Le Ministre de la Fonction Publique et du Travail en charge des Relations avec les Institutions, Mme Diarra Raki Talla, a pris son bâton de pèlerin les 27 et 28 février derniers pour se rendre à l’Union Nationale des Travailleurs du Mali (UNTM) et à la Confédération Syndicale des Travailleurs du Mali (CSTM). Elle était venue proposer une « trêve sociale » à ses partenaires. Les préavis de grève et les grèves se multiplient depuis quelques temps. Le gouvernement est sous le poids des revendications sociales des travailleurs qui réclament des meilleures conditions.

Cette épidémie de grève n’est pas propre au Mali. La situation en Côte-d’Ivoire commence à rentrer dans l’ordre après plusieurs semaines de cessation de travail qui ont sérieusement ébranlé les fondements du pouvoir d’Alassane Dramane Ouatarra. En Guinée-Conakry, le Président Alpha Condé vient juste de limoger deux ministres de son gouvernement pour des grèves dans le secteur de l’éducation qui ont débouché sur de violentes manifestations causant la mort de quelques personnes.

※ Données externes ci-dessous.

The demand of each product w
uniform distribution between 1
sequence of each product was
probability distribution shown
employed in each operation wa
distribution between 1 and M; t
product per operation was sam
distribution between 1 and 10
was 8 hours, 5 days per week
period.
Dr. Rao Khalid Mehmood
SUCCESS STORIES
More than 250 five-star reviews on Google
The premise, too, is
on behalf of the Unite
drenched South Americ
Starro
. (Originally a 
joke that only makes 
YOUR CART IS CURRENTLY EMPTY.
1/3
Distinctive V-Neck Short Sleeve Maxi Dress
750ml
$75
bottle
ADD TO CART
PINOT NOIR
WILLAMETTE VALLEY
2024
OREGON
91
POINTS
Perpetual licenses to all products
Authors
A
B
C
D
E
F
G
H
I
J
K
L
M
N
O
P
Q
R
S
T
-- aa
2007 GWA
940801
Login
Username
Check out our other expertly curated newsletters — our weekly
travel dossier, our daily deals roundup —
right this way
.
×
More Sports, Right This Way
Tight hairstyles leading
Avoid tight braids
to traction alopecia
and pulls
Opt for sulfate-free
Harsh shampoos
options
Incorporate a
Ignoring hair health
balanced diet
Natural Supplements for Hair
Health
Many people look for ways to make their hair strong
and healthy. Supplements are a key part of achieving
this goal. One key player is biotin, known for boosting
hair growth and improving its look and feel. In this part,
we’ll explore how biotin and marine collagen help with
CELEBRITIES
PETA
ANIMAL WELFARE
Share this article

La démarche du ministre en charge du travail est salutaire même si elle intervient un peu en retard. Le gouvernement aurait dû commencer à proposer une trêve aux partenaires sociaux depuis l’accession du Président Ibrahim Boubacar Kéïta à la magistrature suprême. La situation exceptionnelle dans laquelle se trouvait le pays plaidait en faveur des nouvelles autorités. Les  dépenses de prestige et les scandales dans les passations de marchés dont la presse s’est fait un large écho, ont contribué à désarmer le gouvernement face à ses partenaires sociaux. Ce qui fait que les efforts déployés par le gouvernement pour satisfaire les travailleurs sont comme une goutte d’eau dans un océan. Et les responsables syndicaux estiment que ce gouvernement ne peut pas donner des leçons d’austérité à cause de ses dépenses de prestige.

Dans un pays où le sentiment général est qu’il y a deux camps : ceux qui possèdent tout et ceux qui n’ont rien, la tâche ne s’annonce pas facile pour Mme Diarra Raki Talla. Il faut maintenant qu’elle arrive à convaincre ses traditionnels partenaires sociaux à adhérer à la trêve proposée par le gouvernement. L’approche des échéances électorales de 2018 peut être exploitée par ceux-ci pour accentuer davantage la pression sur les décideurs politiques.

L’un des problèmes de la gouvernance actuelle est que les décideurs affichent un mépris souverain face aux préoccupations les plus légitimes des couches sociales en optant pour la fuite en avant à travers une communication propagandiste. Il a fallu que l’UNTM réussisse sa première grève pour que le gouvernement se réveille et traite avec sérieux les doléances de la centrale syndicale.

Le gouvernement doit commencer à balayer dans son propre jardin en renonçant à certaines dépenses de prestige qui ne font que susciter l’ire des syndicats qui se sont engagés à défendre les intérêts matériels et moraux de leurs membres. Cela passe nécessairement par une réduction drastique du train de vie de l’Etat, à commencer par les plus hautes autorités qui doivent montrer l’exemple. Ainsi, dans le cadre d’un dialogue élargi, la proposition d’une négociation globale de salaires pourra faire son petit bonhomme de chemin.